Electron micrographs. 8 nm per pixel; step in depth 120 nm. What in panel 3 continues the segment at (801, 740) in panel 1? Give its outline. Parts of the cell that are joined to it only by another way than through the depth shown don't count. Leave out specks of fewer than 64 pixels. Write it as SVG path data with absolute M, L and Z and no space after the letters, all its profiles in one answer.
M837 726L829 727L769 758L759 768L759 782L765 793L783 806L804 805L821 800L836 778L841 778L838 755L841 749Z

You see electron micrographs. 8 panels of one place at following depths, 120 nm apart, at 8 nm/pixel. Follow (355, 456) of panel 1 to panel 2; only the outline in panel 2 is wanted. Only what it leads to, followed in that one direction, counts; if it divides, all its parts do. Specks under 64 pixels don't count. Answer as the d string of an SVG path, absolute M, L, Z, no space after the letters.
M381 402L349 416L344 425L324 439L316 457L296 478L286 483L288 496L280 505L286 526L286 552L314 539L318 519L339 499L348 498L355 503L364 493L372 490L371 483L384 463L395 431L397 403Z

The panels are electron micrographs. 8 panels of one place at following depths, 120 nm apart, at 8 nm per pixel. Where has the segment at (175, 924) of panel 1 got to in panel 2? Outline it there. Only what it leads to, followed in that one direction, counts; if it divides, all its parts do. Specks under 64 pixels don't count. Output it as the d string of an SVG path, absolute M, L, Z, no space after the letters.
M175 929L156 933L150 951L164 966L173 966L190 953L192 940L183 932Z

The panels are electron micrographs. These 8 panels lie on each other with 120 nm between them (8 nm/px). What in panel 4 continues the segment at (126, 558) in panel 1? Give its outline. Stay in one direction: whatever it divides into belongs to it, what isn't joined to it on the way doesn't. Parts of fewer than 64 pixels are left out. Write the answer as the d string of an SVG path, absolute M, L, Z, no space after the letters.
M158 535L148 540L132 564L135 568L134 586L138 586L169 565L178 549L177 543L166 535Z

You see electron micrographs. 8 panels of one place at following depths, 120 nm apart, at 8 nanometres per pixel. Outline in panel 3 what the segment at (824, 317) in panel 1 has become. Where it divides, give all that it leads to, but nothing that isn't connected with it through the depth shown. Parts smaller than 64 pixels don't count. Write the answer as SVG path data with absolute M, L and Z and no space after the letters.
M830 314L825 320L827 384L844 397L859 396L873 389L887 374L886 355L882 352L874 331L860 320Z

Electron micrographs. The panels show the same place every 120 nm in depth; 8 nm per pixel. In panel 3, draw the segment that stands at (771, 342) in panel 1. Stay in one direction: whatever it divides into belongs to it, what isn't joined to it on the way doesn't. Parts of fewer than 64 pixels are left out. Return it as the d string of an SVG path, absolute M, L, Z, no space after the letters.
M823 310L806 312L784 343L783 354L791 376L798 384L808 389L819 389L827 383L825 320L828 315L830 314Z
◆ ◆ ◆ ◆ ◆ ◆ ◆
TASK GOAL: Write the listing out once more, keeping each word as it is.

TASK OUTPUT:
Electron micrographs. 8 nm per pixel; step in depth 120 nm. What in panel 3 continues the segment at (801, 740) in panel 1? Give its outline. Parts of the cell that are joined to it only by another way than through the depth shown don't count. Leave out specks of fewer than 64 pixels. Write it as SVG path data with absolute M, L and Z and no space after the letters, all its profiles in one answer.
M837 726L829 727L769 758L759 768L759 782L765 793L783 806L804 805L821 800L836 778L841 778L838 755L841 749Z

You see electron micrographs. 8 panels of one place at following depths, 120 nm apart, at 8 nm/pixel. Follow (355, 456) of panel 1 to panel 2; only the outline in panel 2 is wanted. Only what it leads to, followed in that one direction, counts; if it divides, all its parts do. Specks under 64 pixels don't count. Answer as the d string of an SVG path, absolute M, L, Z, no space after the letters.
M381 402L349 416L344 425L324 439L316 457L296 478L286 483L288 496L280 505L286 526L286 552L314 539L318 519L339 499L348 498L355 503L364 493L372 490L371 483L384 463L395 431L397 403Z

The panels are electron micrographs. 8 panels of one place at following depths, 120 nm apart, at 8 nm per pixel. Where has the segment at (175, 924) of panel 1 got to in panel 2? Outline it there. Only what it leads to, followed in that one direction, counts; if it divides, all its parts do. Specks under 64 pixels don't count. Output it as the d string of an SVG path, absolute M, L, Z, no space after the letters.
M175 929L156 933L150 951L164 966L173 966L190 953L192 940L183 932Z

The panels are electron micrographs. These 8 panels lie on each other with 120 nm between them (8 nm/px). What in panel 4 continues the segment at (126, 558) in panel 1? Give its outline. Stay in one direction: whatever it divides into belongs to it, what isn't joined to it on the way doesn't. Parts of fewer than 64 pixels are left out. Write the answer as the d string of an SVG path, absolute M, L, Z, no space after the letters.
M158 535L148 540L132 564L135 568L134 586L138 586L169 565L178 549L177 543L166 535Z

You see electron micrographs. 8 panels of one place at following depths, 120 nm apart, at 8 nanometres per pixel. Outline in panel 3 what the segment at (824, 317) in panel 1 has become. Where it divides, give all that it leads to, but nothing that isn't connected with it through the depth shown. Parts smaller than 64 pixels don't count. Write the answer as SVG path data with absolute M, L and Z and no space after the letters.
M830 314L825 320L827 384L844 397L859 396L873 389L887 374L886 355L882 352L874 331L860 320Z

Electron micrographs. The panels show the same place every 120 nm in depth; 8 nm per pixel. In panel 3, draw the segment that stands at (771, 342) in panel 1. Stay in one direction: whatever it divides into belongs to it, what isn't joined to it on the way doesn't. Parts of fewer than 64 pixels are left out. Return it as the d string of an SVG path, absolute M, L, Z, no space after the letters.
M823 310L806 312L784 343L783 354L791 376L798 384L808 389L819 389L827 383L825 320L828 315L830 314Z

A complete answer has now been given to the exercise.